WORK ITEM: Look through the entries below and report every line that has "left".

<<<<

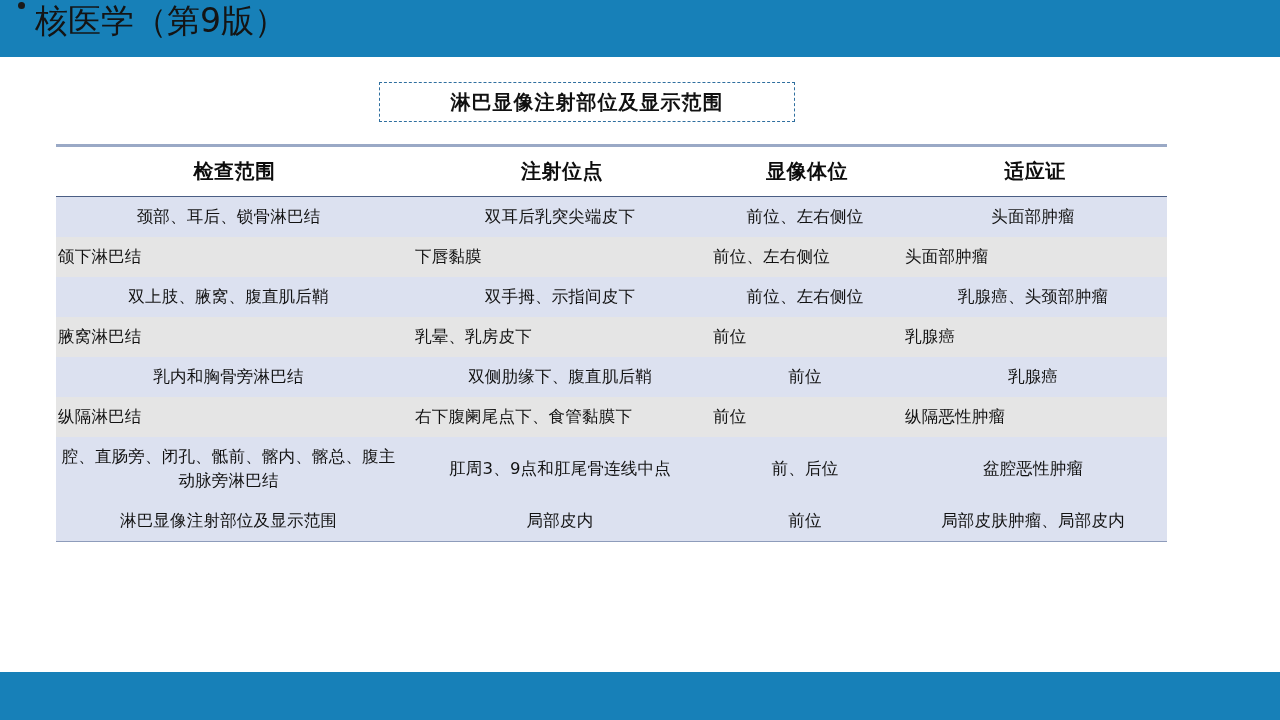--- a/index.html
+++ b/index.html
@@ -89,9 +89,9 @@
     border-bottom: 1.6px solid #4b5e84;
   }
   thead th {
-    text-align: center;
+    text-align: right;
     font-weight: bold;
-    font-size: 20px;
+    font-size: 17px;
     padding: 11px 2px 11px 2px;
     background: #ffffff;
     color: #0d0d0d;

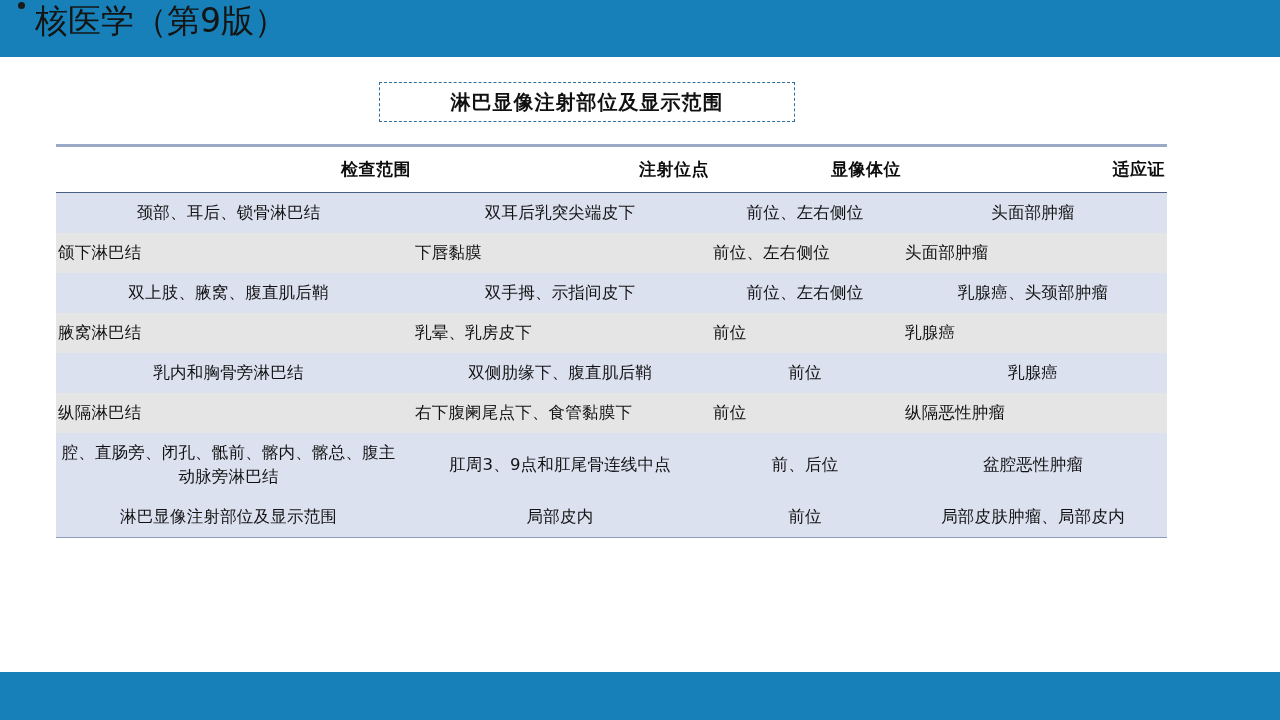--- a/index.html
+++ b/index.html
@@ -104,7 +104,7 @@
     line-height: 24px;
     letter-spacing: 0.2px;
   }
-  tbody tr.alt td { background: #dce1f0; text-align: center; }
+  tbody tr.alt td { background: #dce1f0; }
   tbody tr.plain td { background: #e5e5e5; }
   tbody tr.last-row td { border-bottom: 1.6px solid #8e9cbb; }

>>>>
<<<<

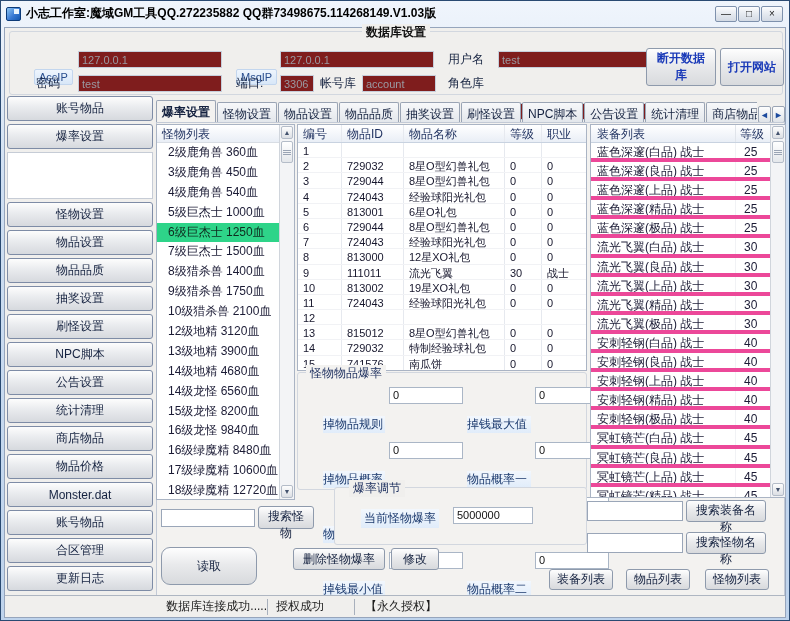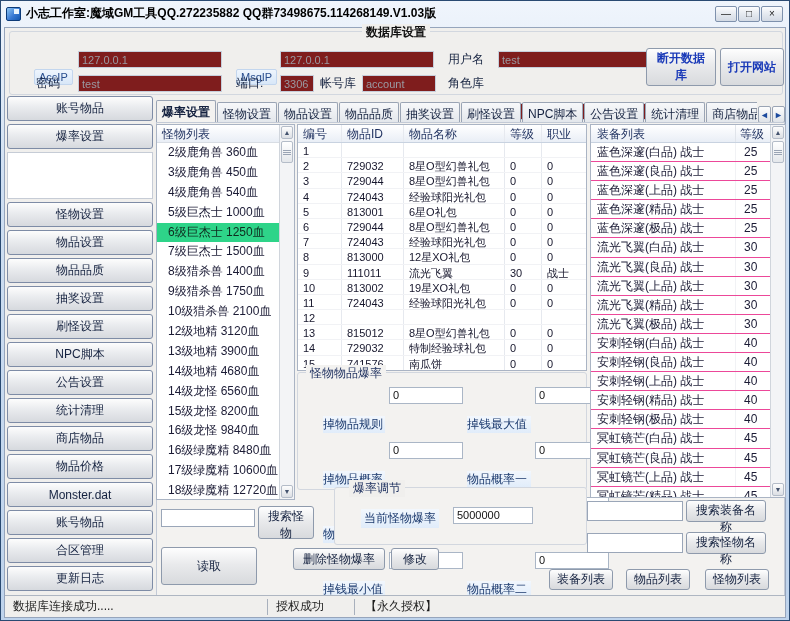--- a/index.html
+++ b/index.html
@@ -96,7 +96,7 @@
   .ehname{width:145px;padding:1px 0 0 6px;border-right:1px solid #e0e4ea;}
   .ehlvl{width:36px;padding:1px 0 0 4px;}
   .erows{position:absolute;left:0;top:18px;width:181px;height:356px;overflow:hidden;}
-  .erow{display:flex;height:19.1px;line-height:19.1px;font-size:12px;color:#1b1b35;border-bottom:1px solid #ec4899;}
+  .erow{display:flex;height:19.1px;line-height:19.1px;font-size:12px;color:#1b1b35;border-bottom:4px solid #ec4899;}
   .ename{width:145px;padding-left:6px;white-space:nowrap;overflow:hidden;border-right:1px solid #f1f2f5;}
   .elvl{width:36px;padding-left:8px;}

>>>>

WRITTEN RESPONSE:
   .erows{position:absolute;left:0;top:18px;width:181px;height:356px;overflow:hidden;}
   .ename{width:145px;padding-left:6px;white-space:nowrap;overflow:hidden;border-right:1px solid #f1f2f5;}
   .elvl{width:36px;padding-left:8px;}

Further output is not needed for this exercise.